Indonesia merupakan negara peringkat ketiga di dunia yang paling rawan terhadap bencana banjir. Kondisi ini terutama disebabkan oleh curah hujan yang tinggi, topografi dataran rendah, serta luapan sungai. Banjir merupakan salah satu bencana hidrometeorologi yang memberikan dampak signifikan terhadap masyarakat, infrastruktur, dan aktivitas sosial-ekonomi.
Mitigasi bencana merupakan bagian dari siklus penanggulangan bencana yang meliputi kesiapsiagaan, tanggap darurat, pemulihan, dan pembangunan kembali.
Pada akhir Februari 2026, mitigasi banjir di Indonesia masih menjadi prioritas utama. Curah hujan tinggi dan cuaca ekstrem terus memicu banjir di berbagai wilayah, terutama di Pulau Jawa, Sumatra, dan kawasan pesisir. Banjir mendominasi kejadian bencana pada awal tahun ini, dengan ratusan kejadian tercatat sejak Januari. Beberapa di antaranya adalah banjir berulang di Jakarta, Jawa Tengah (misalnya di Grobogan akibat tanggul Sungai Tuntang jebol), Jawa Barat, serta banjir rob di berbagai wilayah pesisir.
Dalam perspektif kesehatan, mitigasi banjir bukan sekadar upaya teknis penanggulangan air, melainkan pendekatan komprehensif untuk melindungi masyarakat dari risiko cedera fisik, penyakit menular, serta gangguan kesehatan mental yang dapat muncul sebelum, saat, dan setelah bencana. Fokus utamanya adalah mencegah dampak negatif banjir terhadap kesehatan manusia.
Dalam bidang pendidikan, mitigasi banjir dilakukan melalui integrasi pengetahuan kebencanaan ke dalam kurikulum, pelaksanaan simulasi evakuasi, serta aksi nyata di lingkungan sekolah. Langkah ini bertujuan membangun kesadaran, pengetahuan, dan keterampilan peserta didik dalam mengurangi risiko serta meminimalkan dampak bencana. Selain itu, upaya ini juga membentuk generasi yang tanggap dan peduli terhadap lingkungan, baik melalui kegiatan kurikuler, ekstrakurikuler, maupun penyediaan sarana dan prasarana pendukung.

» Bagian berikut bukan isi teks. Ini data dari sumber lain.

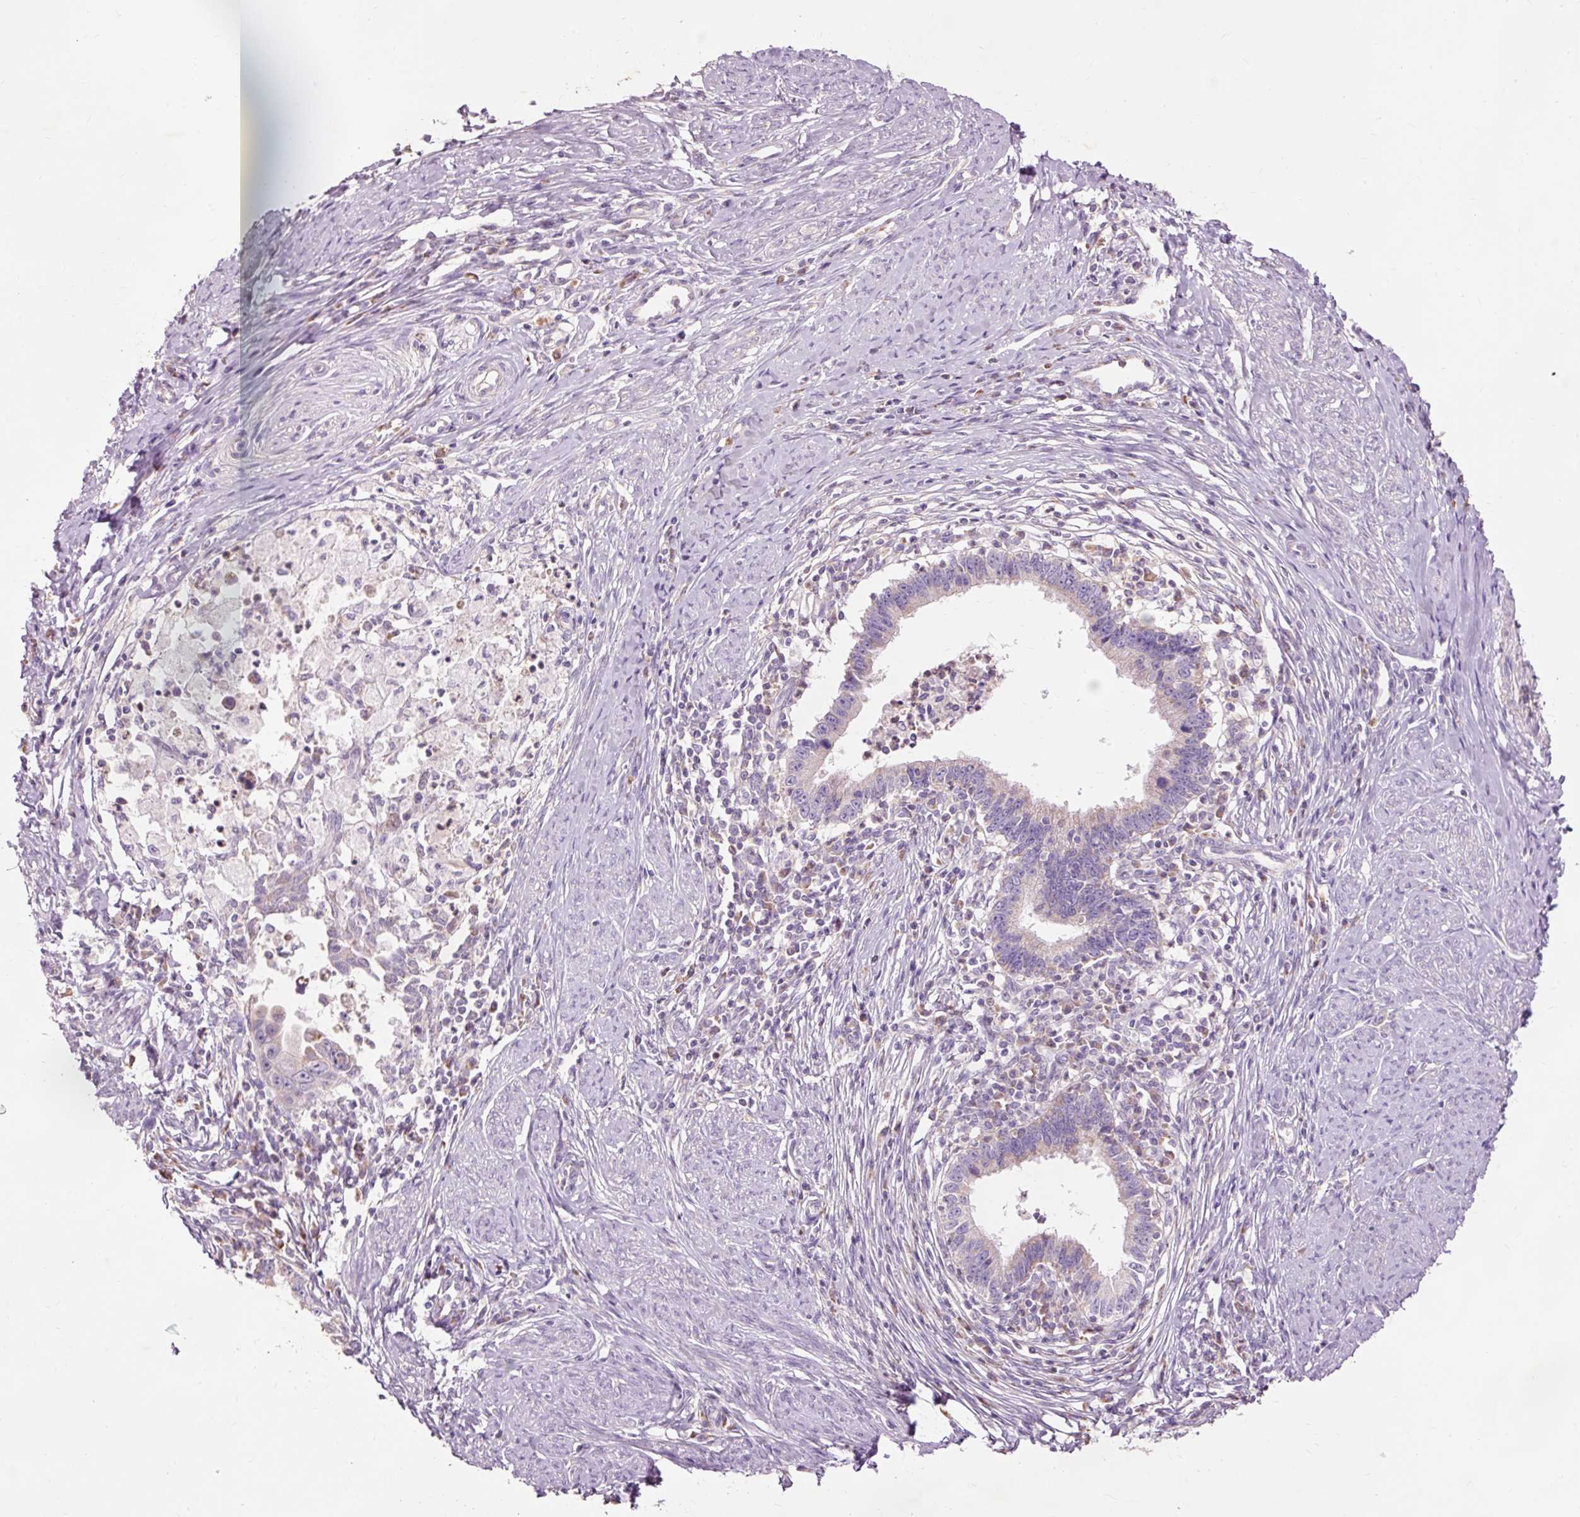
{"staining": {"intensity": "moderate", "quantity": "25%-75%", "location": "cytoplasmic/membranous"}, "tissue": "cervical cancer", "cell_type": "Tumor cells", "image_type": "cancer", "snomed": [{"axis": "morphology", "description": "Adenocarcinoma, NOS"}, {"axis": "topography", "description": "Cervix"}], "caption": "This is a micrograph of IHC staining of adenocarcinoma (cervical), which shows moderate expression in the cytoplasmic/membranous of tumor cells.", "gene": "PRDX5", "patient": {"sex": "female", "age": 36}}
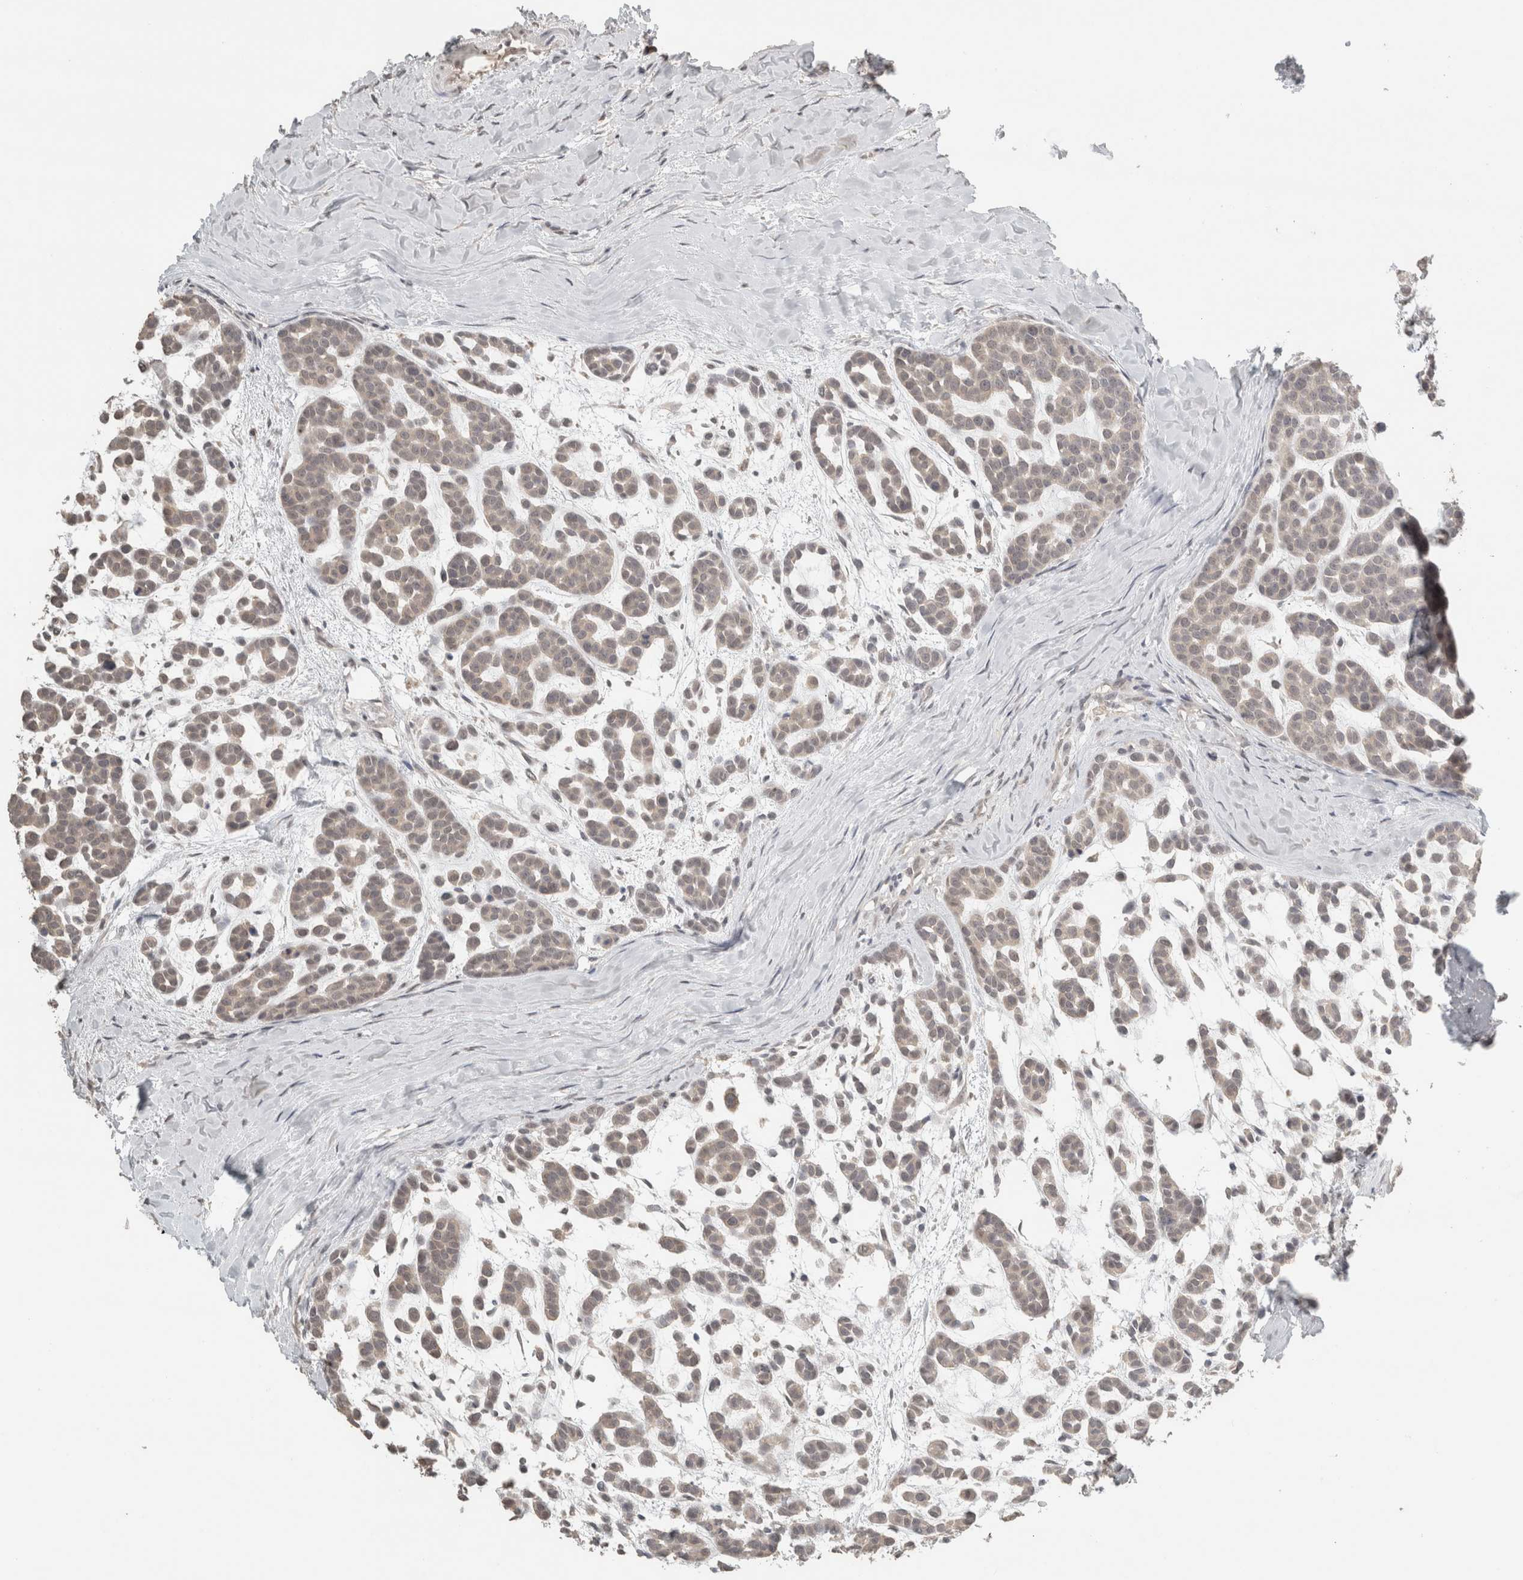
{"staining": {"intensity": "weak", "quantity": "<25%", "location": "cytoplasmic/membranous"}, "tissue": "head and neck cancer", "cell_type": "Tumor cells", "image_type": "cancer", "snomed": [{"axis": "morphology", "description": "Adenocarcinoma, NOS"}, {"axis": "morphology", "description": "Adenoma, NOS"}, {"axis": "topography", "description": "Head-Neck"}], "caption": "Protein analysis of head and neck cancer shows no significant expression in tumor cells. (Immunohistochemistry (ihc), brightfield microscopy, high magnification).", "gene": "TRAT1", "patient": {"sex": "female", "age": 55}}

Beberapa upaya mitigasi yang juga dilakukan antara lain:
- Operasi Modifikasi Cuaca (OMC)
Badan Meteorologi, Klimatologi, dan Geofisika (BMKG) активно melaksanakan OMC untuk menurunkan intensitas curah hujan di wilayah rawan, seperti Jakarta dan sekitarnya. Operasi ini berbasis ilmiah, menggunakan metode jumping process dan competition method. Tujuannya bukan menghilangkan hujan sepenuhnya, melainkan mengalihkan agar tidak terkonsentrasi di satu wilayah. Langkah ini menjadi salah satu pendekatan mitigasi proaktif pada awal tahun 2026. - Normalisasi Sungai dan Muara
Pemerintah mempercepat normalisasi muara sungai, contohnya di Aceh dengan 38 muara yang ditangani dan progres rata-rata mencapai 35,5 persen hingga pertengahan Februari 2026. Di Jakarta, normalisasi sungai seperti Ciliwung, Sunter, dan Krukut terus dilakukan sebagai strategi jangka menengah. - Infrastruktur Pengendali Banjir
- Pembangunan dan optimalisasi waduk, kolam retensi, serta peninggian tanggul.
- Penyediaan sistem pompa, termasuk pompa portabel dan mobile untuk penanganan cepat genangan.
- Di sektor pertanian, Kementerian Pertanian mempercepat mitigasi melalui pompanisasi, perbaikan saluran irigasi, dan sistem drainase.
- Sistem Peringatan Dini dan Kesiapsiagaan
- Badan Riset dan Inovasi Nasional (BRIN) mengembangkan early warning system (EWS) untuk banjir dan erosi.
- BPBD di berbagai daerah memperkuat koordinasi pentahelix serta melakukan pemantauan secara berkala.
- BMKG secara rutin mengeluarkan peringatan banjir rob akibat fenomena bulan purnama atau perigee, terutama di wilayah pesisir.
- Pendekatan Jangka Panjang
Pendekatan mitigasi kini mulai bergeser ke arah manajemen risiko terintegrasi, perencanaan kota berbasis lingkungan, peningkatan pengawasan publik, serta penguatan ketahanan terhadap perubahan iklim. Namun, masih terdapat kritik bahwa pendekatan yang ada terlalu bergantung pada infrastruktur besar, sehingga upaya pencegahan berbasis alam perlu lebih diperkuat.